◆ Given passage
....

IKEA stores now populate the suburbs of America. They spring up wherever there is enough space to hold their gargantuan facilities. Why are they so popular? Price is one factor, but also there's something called the IKEA Effect: You value something that you build more than something you buy ready-made.

This is true, even if the stuff you buy already put together is clearly better. This is a nightmare for anyone who receives a home-made sweater for Christmas, but it's a goldmine for people who want to work a little less for a little more money. Build-your-own product stores do very well, even if their output is amateurish. The difference between what people will pay for outright, and what they'll pay for if they get to put in a little effort, is so pronounced that scientists decided to name and test it.

The IKEA Effect has been tested in a number of different scenarios. The first was the straight-up assemblage of IKEA furniture. People were willing to pay more for the furniture that they assembled than the furniture that came pre-made. This was not the case when they made only part of the furniture. Those who put together only a chair leg or only the bottom of a bed frame didn't care whether they bought their own furniture or someone else's.

Then the researchers broke out the origami. Once people were shown how to make origami frogs and origami cranes they valued their own creations more highly than paper creations made by experts. When the scientists mixed the origami up, hiding the amateur's creations among the professional's, the DIY origami folders still valued their own creations as highly as the origami done by experts. An independent group, who saw both creations, didn't agree.

The general conclusion people come to when they study the IKEA Effect is: People will pay more if they have to put labor into something, not less. I have to wonder if that's the whole story. Do people like their own labor, or do they like control over the finished product? There is value in knowing how something is put together, and what can be done if it fails. The knowledge might be worth more than expert polish.

....

◆ Study questions
A) How does the IKEA Effect passage define the IKEA Effect?
B) List every item that the IKEA Effect passage says participants in the experiments built or put together.
The lines below this point have no connection to the IKEA Effect passage.

....

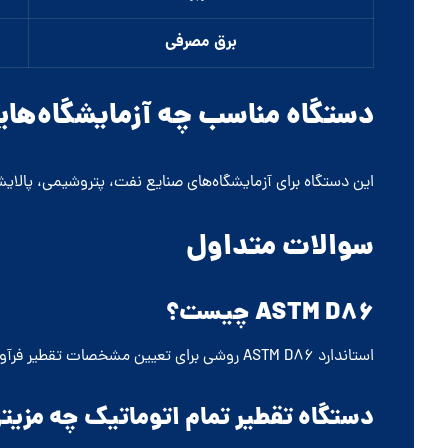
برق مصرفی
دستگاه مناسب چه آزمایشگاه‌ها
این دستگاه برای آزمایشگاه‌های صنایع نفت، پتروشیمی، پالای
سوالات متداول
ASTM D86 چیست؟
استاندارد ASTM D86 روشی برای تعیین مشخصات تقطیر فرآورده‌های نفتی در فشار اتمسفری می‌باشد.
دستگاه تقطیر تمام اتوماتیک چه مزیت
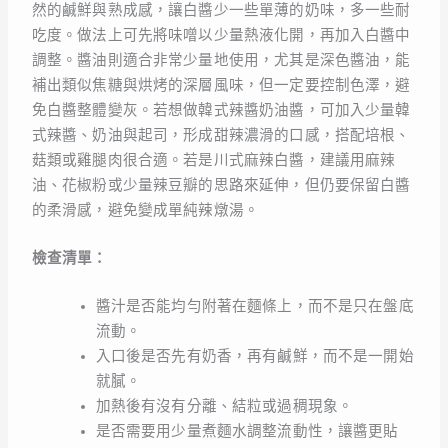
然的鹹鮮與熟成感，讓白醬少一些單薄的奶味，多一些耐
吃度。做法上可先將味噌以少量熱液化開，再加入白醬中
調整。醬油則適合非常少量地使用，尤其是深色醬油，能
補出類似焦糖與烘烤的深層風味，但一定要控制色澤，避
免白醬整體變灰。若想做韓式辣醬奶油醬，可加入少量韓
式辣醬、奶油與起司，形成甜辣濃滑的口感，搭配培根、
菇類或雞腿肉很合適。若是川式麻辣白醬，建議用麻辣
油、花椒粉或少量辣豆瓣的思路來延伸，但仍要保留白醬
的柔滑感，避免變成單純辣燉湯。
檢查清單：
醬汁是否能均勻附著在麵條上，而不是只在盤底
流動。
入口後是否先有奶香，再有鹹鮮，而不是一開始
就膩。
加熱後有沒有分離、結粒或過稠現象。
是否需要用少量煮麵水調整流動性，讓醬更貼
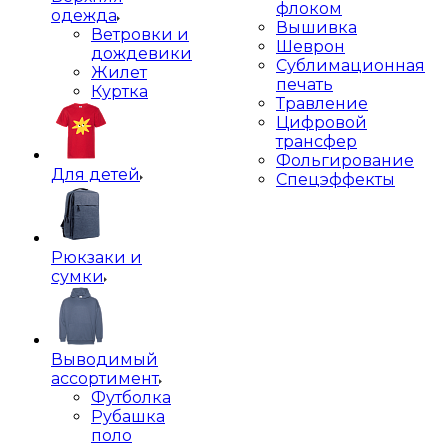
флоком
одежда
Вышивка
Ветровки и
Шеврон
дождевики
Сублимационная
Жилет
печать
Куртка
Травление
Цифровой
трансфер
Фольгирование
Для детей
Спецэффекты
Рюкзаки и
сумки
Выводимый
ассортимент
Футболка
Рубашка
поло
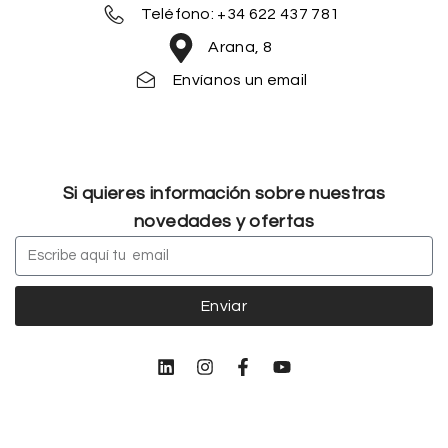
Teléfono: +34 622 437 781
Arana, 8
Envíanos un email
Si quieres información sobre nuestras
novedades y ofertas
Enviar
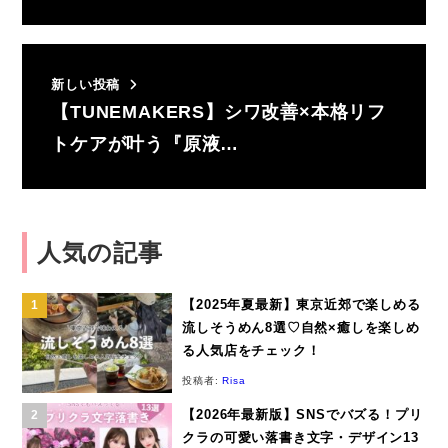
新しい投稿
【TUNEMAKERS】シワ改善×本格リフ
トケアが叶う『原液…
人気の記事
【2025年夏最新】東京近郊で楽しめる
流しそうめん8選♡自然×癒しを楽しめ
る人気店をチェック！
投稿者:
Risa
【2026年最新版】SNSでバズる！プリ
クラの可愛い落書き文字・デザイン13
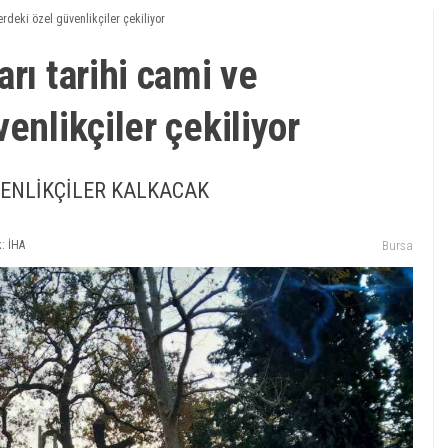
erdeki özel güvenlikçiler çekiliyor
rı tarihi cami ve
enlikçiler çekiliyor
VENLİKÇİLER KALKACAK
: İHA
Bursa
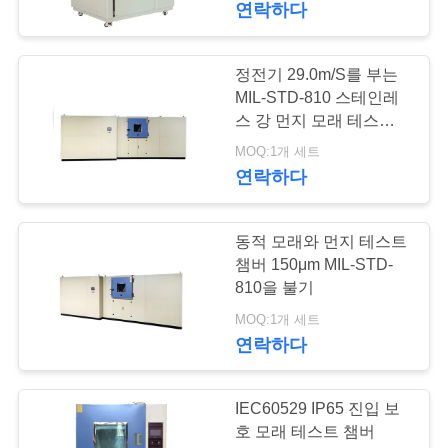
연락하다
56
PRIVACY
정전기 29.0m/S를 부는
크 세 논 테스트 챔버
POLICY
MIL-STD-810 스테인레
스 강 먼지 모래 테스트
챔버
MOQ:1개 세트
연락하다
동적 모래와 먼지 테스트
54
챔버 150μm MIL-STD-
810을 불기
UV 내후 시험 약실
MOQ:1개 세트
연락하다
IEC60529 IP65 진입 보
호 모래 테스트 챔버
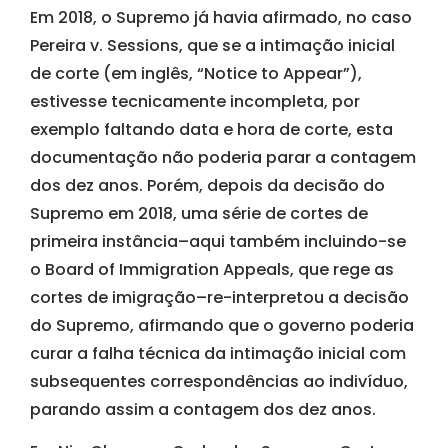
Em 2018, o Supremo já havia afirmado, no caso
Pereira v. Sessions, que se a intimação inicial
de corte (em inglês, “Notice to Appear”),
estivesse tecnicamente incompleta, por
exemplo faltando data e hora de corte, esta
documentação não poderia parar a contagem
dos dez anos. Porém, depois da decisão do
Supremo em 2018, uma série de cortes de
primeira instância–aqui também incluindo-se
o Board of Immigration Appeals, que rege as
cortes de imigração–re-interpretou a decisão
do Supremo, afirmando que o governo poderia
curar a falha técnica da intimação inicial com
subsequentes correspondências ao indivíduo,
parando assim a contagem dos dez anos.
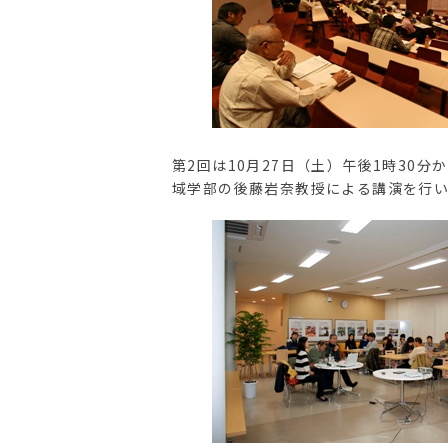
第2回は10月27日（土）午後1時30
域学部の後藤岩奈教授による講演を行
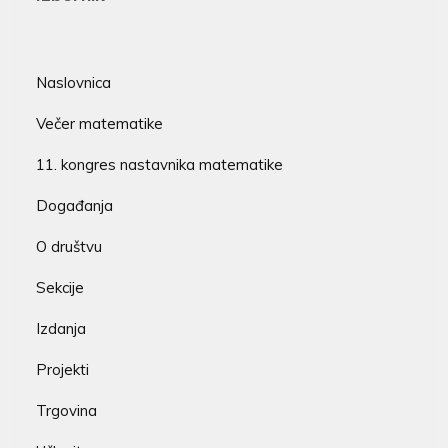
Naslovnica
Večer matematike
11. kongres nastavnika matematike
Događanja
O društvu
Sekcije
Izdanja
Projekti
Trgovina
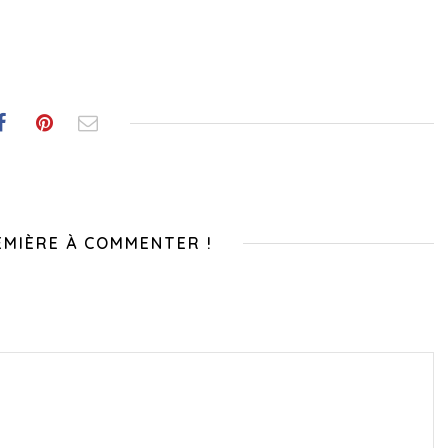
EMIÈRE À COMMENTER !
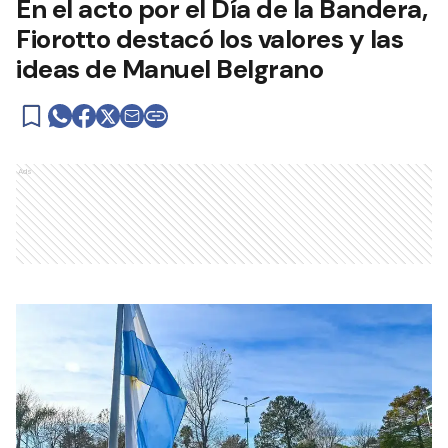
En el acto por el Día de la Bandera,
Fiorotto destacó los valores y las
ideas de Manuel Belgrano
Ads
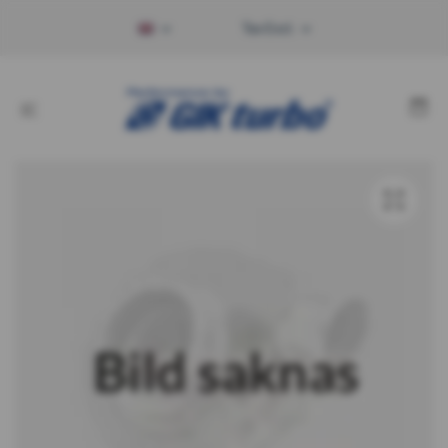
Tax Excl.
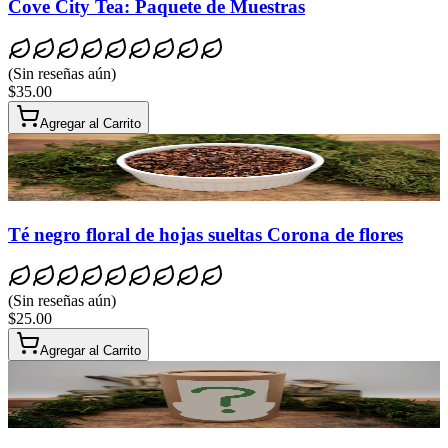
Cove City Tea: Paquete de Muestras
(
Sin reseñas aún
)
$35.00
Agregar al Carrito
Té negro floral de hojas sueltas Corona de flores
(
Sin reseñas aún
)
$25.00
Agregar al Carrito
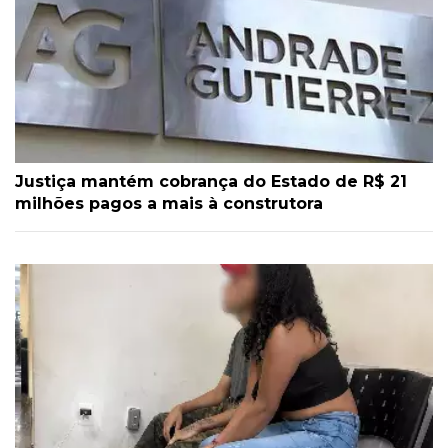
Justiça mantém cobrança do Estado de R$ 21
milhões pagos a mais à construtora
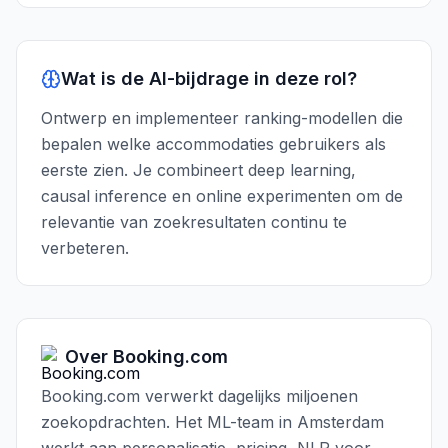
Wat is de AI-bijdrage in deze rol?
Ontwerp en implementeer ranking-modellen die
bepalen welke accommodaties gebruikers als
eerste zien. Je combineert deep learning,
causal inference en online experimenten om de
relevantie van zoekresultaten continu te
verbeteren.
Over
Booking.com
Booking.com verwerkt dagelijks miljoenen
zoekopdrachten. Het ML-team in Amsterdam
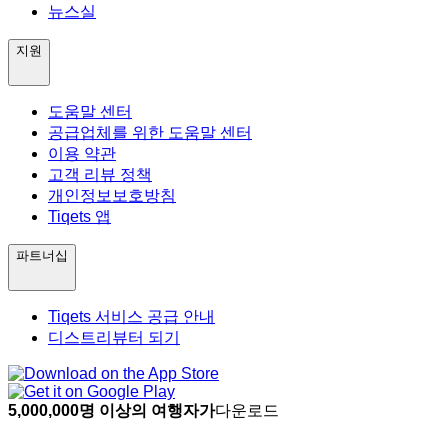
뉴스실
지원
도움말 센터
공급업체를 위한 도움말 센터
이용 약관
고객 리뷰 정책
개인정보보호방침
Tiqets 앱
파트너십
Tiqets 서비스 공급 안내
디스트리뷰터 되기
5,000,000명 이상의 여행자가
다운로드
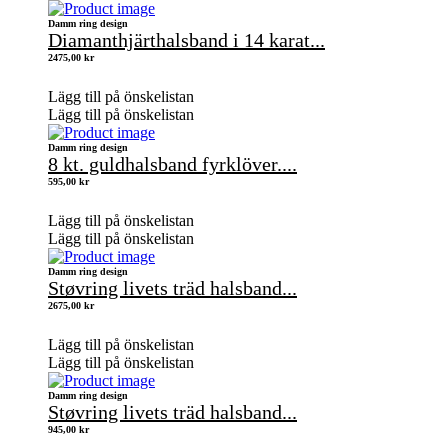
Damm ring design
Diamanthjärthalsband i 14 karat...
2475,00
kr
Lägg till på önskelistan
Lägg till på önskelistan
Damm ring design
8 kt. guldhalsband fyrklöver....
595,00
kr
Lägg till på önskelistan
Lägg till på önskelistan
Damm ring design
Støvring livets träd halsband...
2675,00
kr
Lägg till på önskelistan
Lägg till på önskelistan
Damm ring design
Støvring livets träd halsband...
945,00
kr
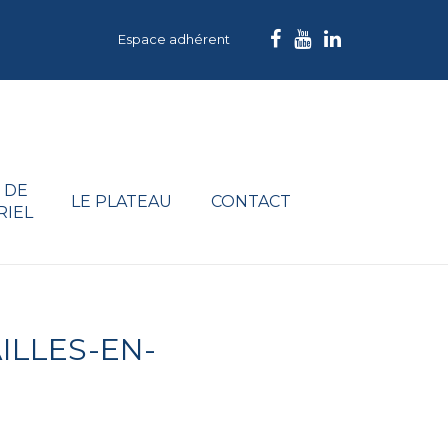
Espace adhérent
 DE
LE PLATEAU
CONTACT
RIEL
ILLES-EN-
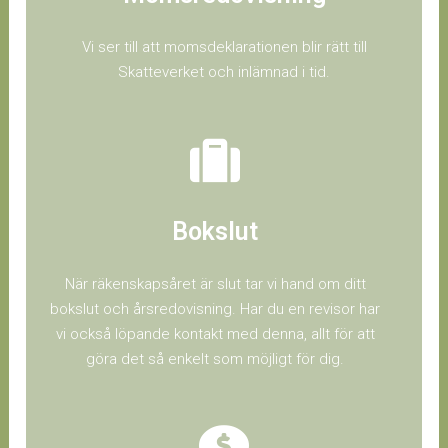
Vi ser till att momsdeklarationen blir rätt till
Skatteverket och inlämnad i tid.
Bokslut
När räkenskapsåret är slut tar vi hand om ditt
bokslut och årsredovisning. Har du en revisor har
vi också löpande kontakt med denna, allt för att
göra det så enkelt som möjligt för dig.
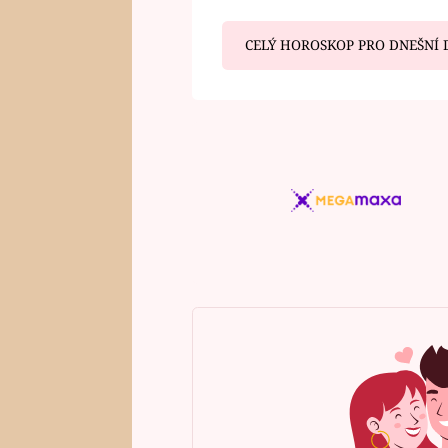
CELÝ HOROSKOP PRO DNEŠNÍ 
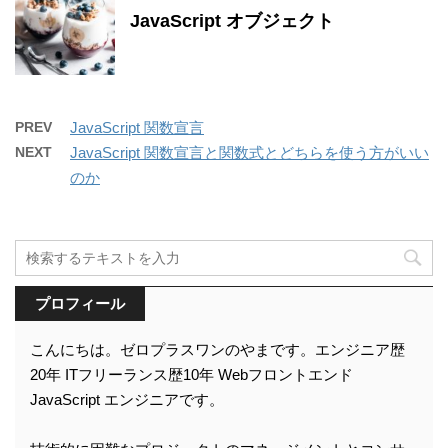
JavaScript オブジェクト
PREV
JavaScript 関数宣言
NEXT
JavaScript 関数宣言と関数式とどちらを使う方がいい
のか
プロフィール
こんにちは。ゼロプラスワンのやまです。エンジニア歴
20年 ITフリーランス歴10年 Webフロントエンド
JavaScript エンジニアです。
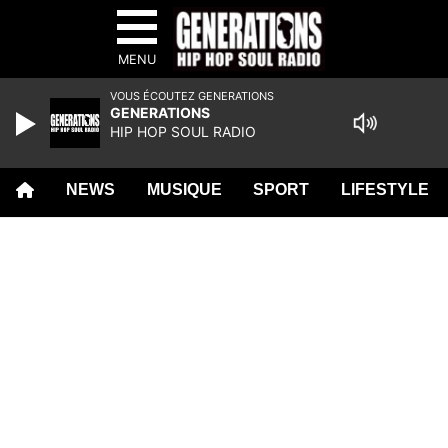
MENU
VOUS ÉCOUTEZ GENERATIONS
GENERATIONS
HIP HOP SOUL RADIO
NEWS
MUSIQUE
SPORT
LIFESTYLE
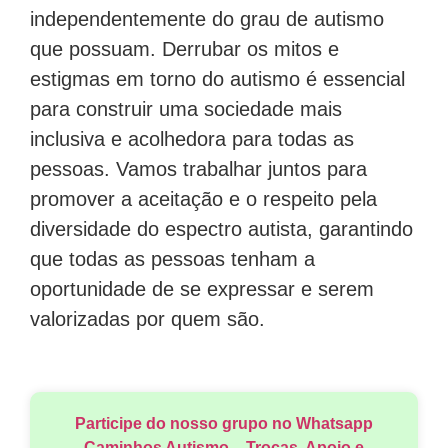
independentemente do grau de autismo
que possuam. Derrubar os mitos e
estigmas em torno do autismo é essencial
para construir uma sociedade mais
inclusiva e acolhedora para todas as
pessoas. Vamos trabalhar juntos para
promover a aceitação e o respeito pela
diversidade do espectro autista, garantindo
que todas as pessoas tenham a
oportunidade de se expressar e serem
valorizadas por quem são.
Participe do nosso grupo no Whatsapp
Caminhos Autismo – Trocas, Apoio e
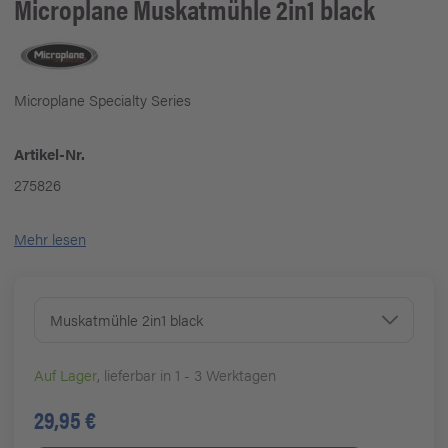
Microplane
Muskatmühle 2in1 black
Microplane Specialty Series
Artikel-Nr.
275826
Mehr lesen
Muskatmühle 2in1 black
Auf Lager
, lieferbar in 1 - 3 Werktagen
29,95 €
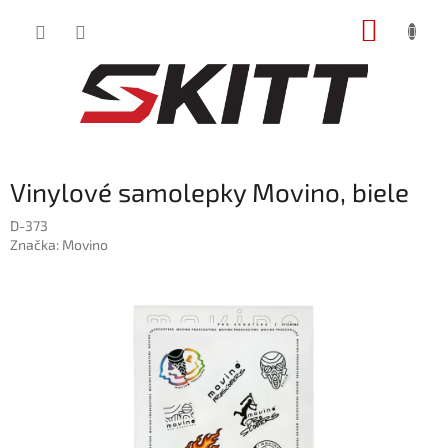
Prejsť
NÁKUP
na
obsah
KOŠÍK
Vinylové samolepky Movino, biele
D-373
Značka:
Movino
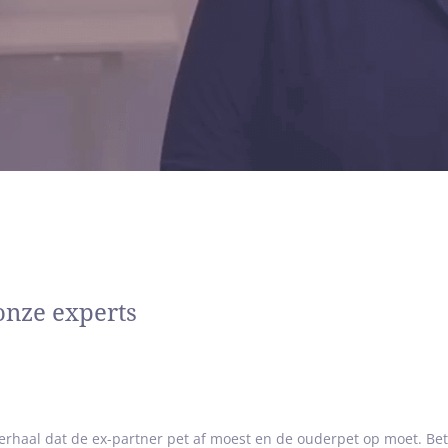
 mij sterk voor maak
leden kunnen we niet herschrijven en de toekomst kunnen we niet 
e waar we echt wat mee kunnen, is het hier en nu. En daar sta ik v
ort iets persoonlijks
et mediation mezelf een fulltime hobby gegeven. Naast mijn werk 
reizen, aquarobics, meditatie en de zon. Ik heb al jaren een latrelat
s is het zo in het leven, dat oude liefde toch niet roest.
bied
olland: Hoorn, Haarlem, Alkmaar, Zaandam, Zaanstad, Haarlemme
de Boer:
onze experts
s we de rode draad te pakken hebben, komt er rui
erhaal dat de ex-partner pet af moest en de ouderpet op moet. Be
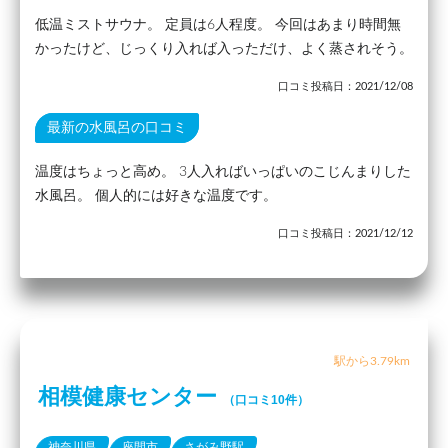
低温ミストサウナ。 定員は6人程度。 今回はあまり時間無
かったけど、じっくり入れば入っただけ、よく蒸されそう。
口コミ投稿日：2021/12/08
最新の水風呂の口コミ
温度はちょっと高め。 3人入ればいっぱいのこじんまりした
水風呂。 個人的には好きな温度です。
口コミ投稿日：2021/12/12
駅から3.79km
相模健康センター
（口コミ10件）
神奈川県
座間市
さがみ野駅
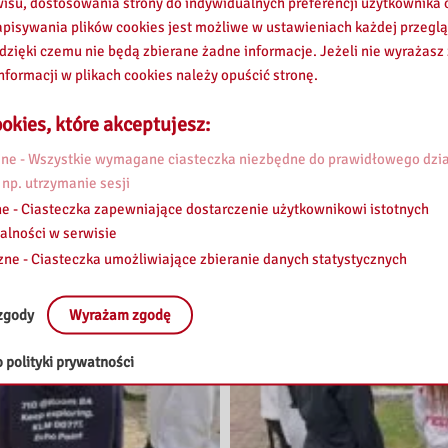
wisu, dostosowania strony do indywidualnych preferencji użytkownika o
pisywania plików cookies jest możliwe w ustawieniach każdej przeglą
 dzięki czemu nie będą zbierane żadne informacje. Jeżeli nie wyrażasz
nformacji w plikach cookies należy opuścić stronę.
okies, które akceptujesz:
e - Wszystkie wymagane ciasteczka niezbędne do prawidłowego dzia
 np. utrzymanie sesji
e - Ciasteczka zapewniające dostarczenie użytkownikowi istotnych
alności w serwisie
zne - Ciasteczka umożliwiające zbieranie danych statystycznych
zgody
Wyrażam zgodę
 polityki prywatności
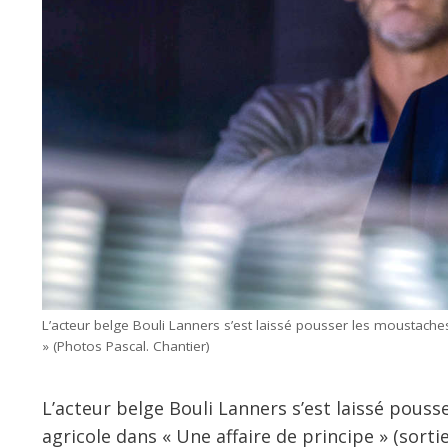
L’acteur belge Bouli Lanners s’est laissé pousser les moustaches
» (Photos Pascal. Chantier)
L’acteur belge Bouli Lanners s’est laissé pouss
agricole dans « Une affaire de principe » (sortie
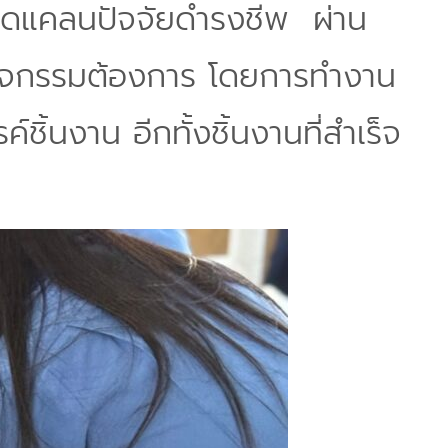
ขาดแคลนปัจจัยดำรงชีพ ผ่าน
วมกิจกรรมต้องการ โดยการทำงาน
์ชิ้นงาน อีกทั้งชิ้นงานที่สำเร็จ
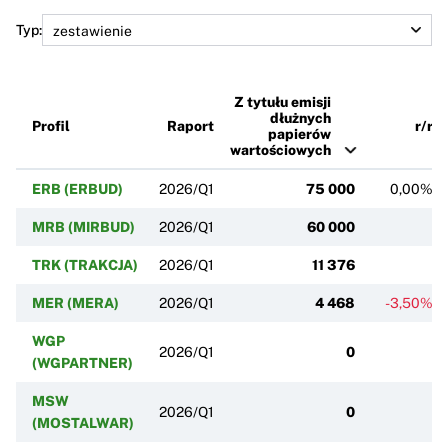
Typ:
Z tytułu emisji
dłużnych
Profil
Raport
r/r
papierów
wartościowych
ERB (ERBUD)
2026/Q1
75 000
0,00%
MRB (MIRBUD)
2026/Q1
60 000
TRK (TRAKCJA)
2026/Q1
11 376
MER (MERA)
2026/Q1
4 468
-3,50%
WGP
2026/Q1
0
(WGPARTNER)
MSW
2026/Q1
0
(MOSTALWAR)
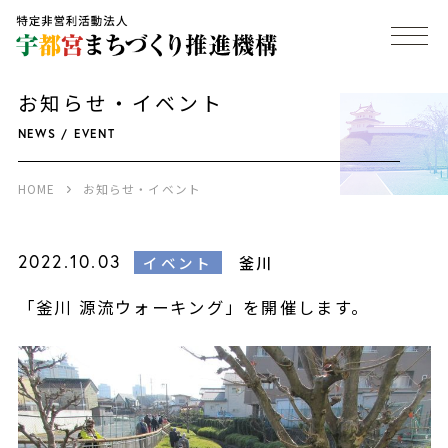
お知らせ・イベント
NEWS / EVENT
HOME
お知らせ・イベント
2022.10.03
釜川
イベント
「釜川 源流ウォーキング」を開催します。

....

◆ Exercise answers
A) You value something that you build more than something you buy ready-made.

B) IKEA furniture, a chair leg, the bottom of a bed frame, origami frogs, origami cranes